Pero había algo más. Durante mucho tiempo se había imaginado ese momento con su novia, con quien compartió buena parte de ese recorrido, pero ya no estaban juntos desde hacía más de un año. Y a pesar de que la decisión de terminar esa relación fue de él, la ausencia dolía. “Yo elegí que se terminara”, decía. Pero lo que dolía no era la falta de esa persona, sino la escena que había proyectado en su mente una y mil veces. Ese momento idealizado del logro compartido no coincidía con el momento real. El logro, paradójicamente, lo enfrentaba con lo que ya no iba a ocurrir, la pérdida de una ilusión.
Algo similar ocurrió con una pareja en el momento en que empezó a organizar su casamiento. Lo que parecía un evento feliz y esperado, poco a poco, dejaba ver lo que venía acumulado de hacía un tiempo atrás. Entonces aparecieron nuevas discusiones: las mesas, los invitados, los lugares asignados.

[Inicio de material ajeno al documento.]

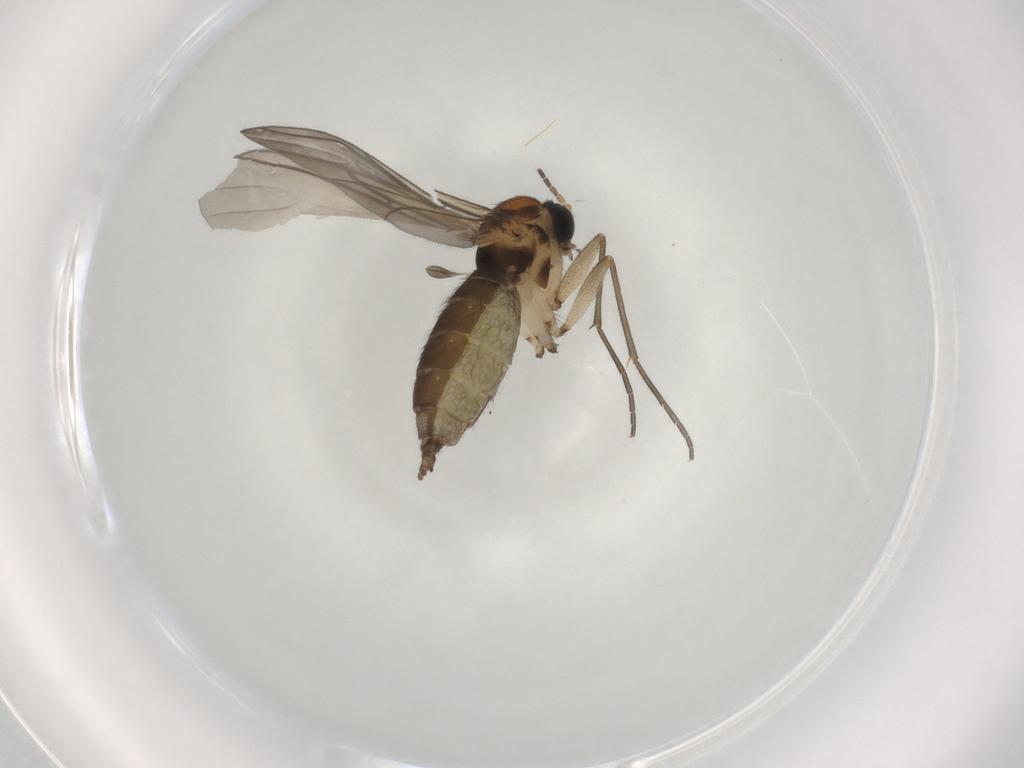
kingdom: Animalia
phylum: Arthropoda
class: Insecta
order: Diptera
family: Sciaridae
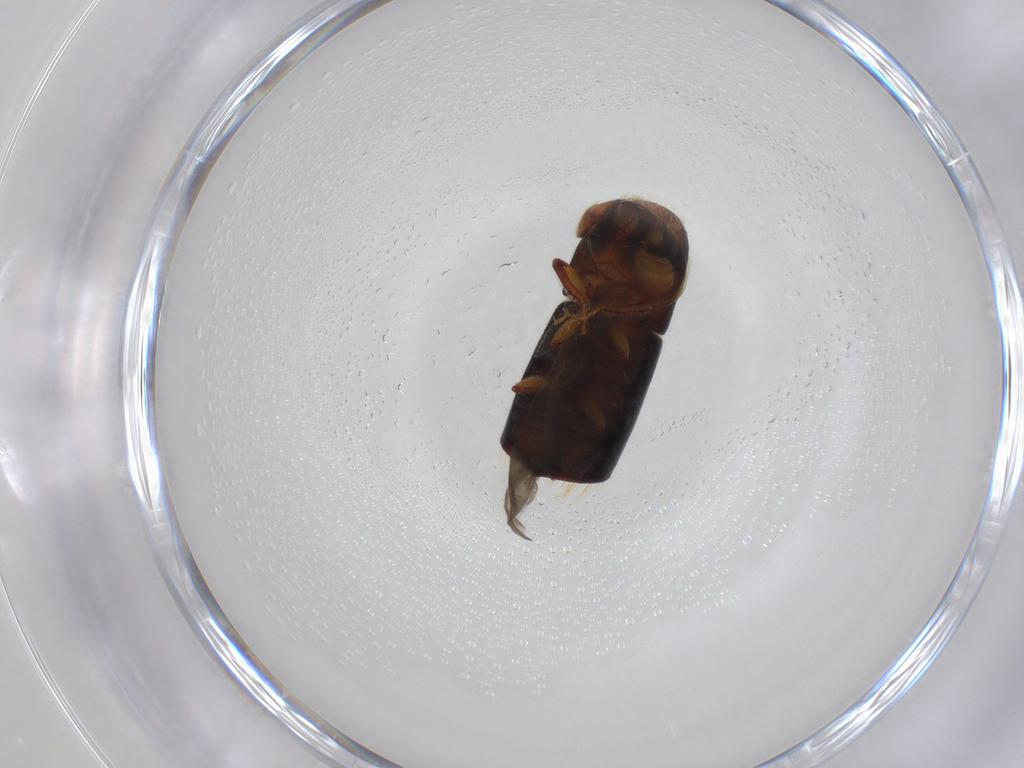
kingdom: Animalia
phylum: Arthropoda
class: Insecta
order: Coleoptera
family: Curculionidae
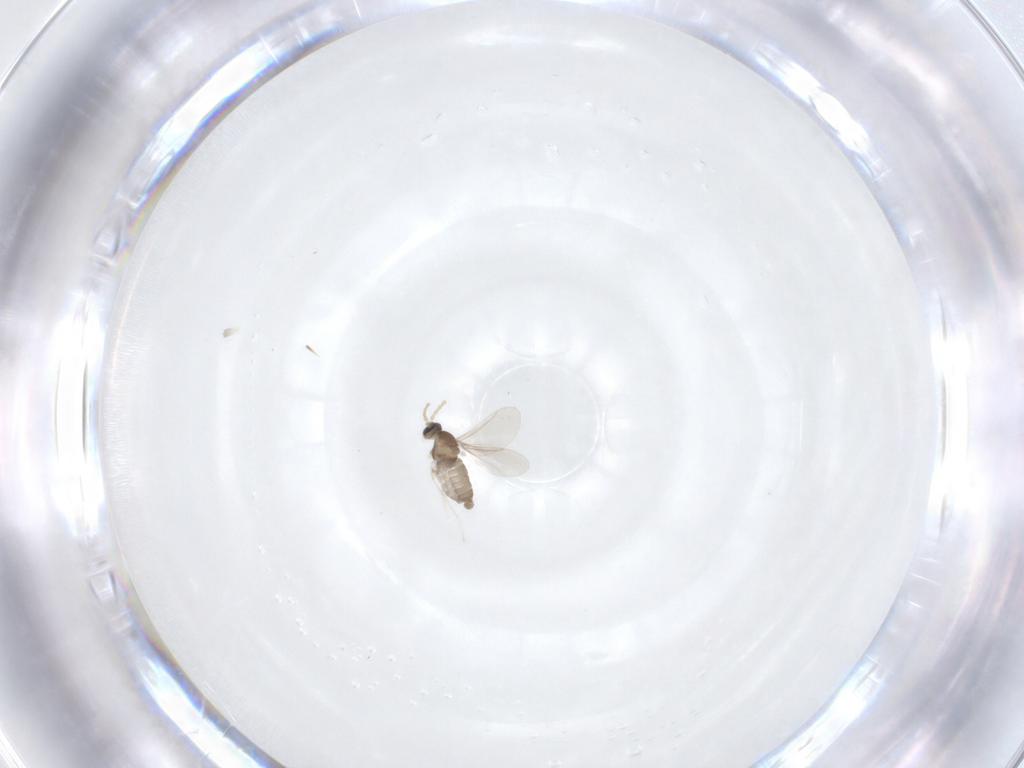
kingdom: Animalia
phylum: Arthropoda
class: Insecta
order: Diptera
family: Cecidomyiidae
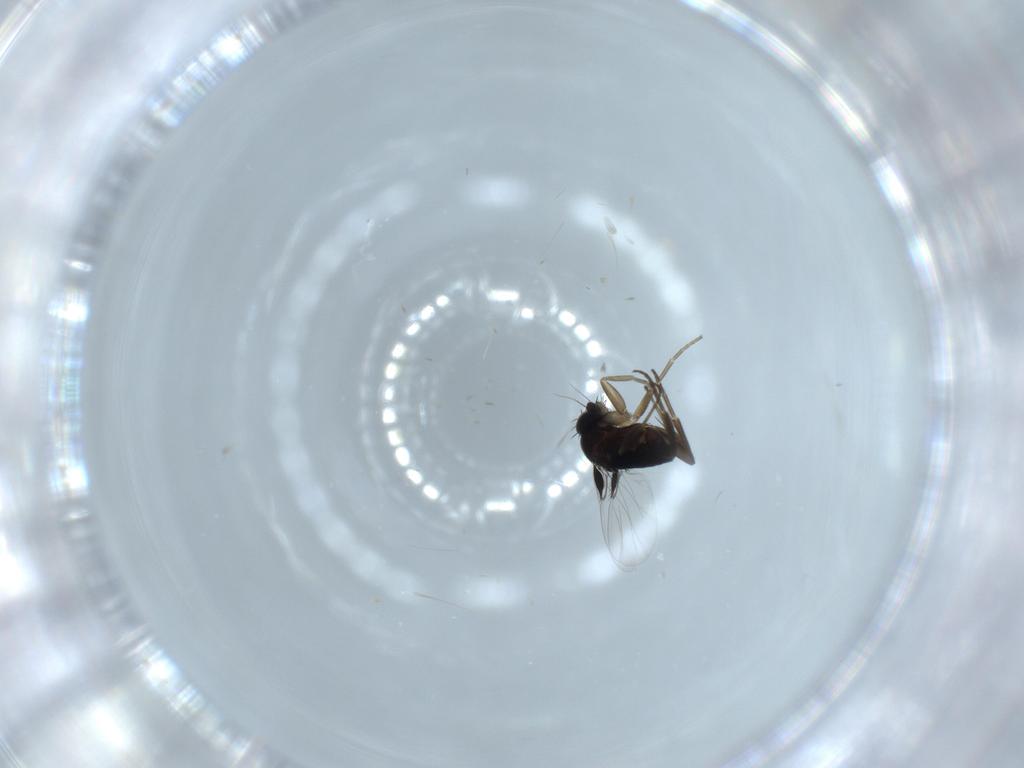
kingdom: Animalia
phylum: Arthropoda
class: Insecta
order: Diptera
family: Phoridae
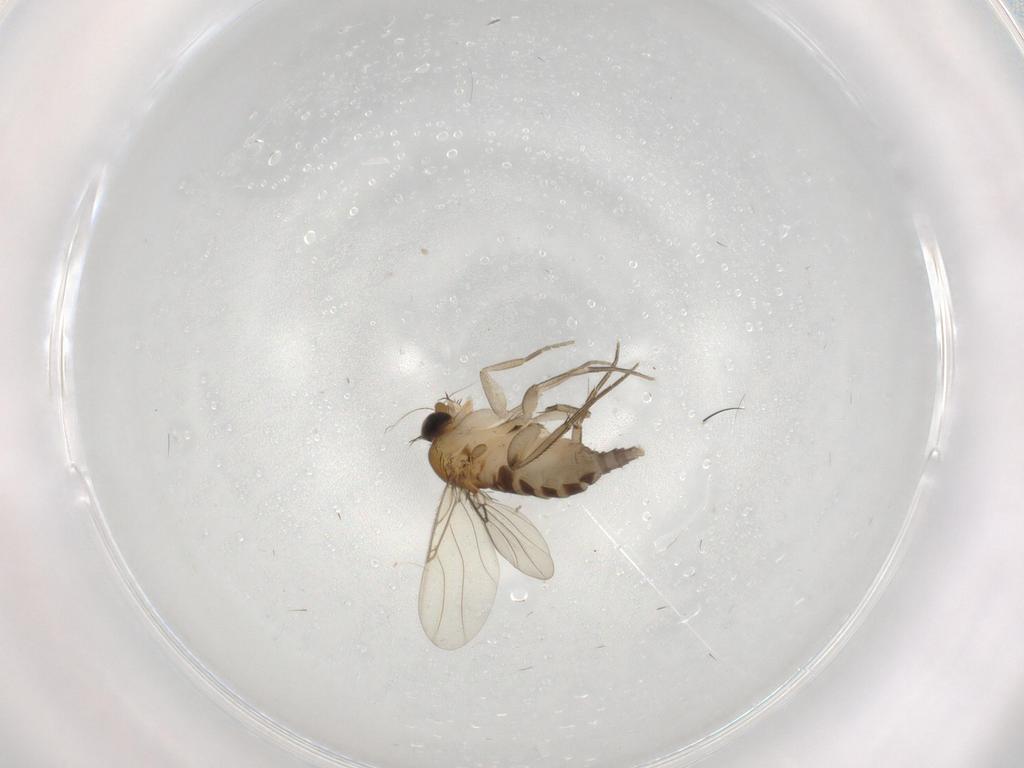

El “día más feliz” de sus vidas se convirtió en un nuevo escenario de enojos guardados, vínculos que estaban rotos y no habían nombrado, expectativas no dichas. No fue el evento en sí lo que generó angustia, sino la escena idealizada que no dejaba lugar para lo real: la pareja llegó a consulta sin entender cómo algo tan deseado por ellos se había vuelto tan difícil de habitar.
Las fechas que suponen celebración muchas veces funcionan como umbrales y, como todo umbral, implican un antes y un después. Y eso ocurre a pesar de que sean eventos deseados desde hace mucho tiempo, como puede ser una mudanza, un casamiento o tener un hijo. La pérdida aparece siempre porque hay algo que dejar atrás para atravesar ese umbral.
En esa tensión entre lo que se alcanza y lo que se pierde aparece algo que el discurso de la felicidad suele omitir: que la alegría y la angustia no son excluyentes. Sentirnos felices no puede protegernos del vacío, ni estar tristes anula todo lo logrado. No hay una lógica binaria que ordene nuestras emociones, podemos estar felices y tristes al mismo tiempo.
Pero son siglos de enseñanzas que nos confunden: nos dijeron que estar bien es estar completos y que la felicidad no admite fisuras. Por eso, cuando algo duele en medio del festejo lo solemos vivir como un error, aunque no lo sea.
Freud decía que recordar es el mejor modo de olvidar, y tal vez por eso, en el instante mismo de la celebración, algo del pasado también vuelve. No solo el recuerdo de quien no está, sino también de lo que fuimos antes de llegar ahí.
No siempre duele lo que perdimos, a veces duele más la exigencia de estar bien: un ideal que no deja lugar para lo real. Por eso es recomendable estar atento al mandato de la felicidad que nos empuja a creer que se accede a ella de manera total, sin sombras. Quizás haya que dejar de perseguir esa felicidad impermeable y empezar a habitar su ambigüedad. Aceptar que la tristeza no interrumpe la alegría: la vuelve más real. Porque no siempre la ausencia arruina la fiesta. A veces, es lo que la hace verdaderamente humana.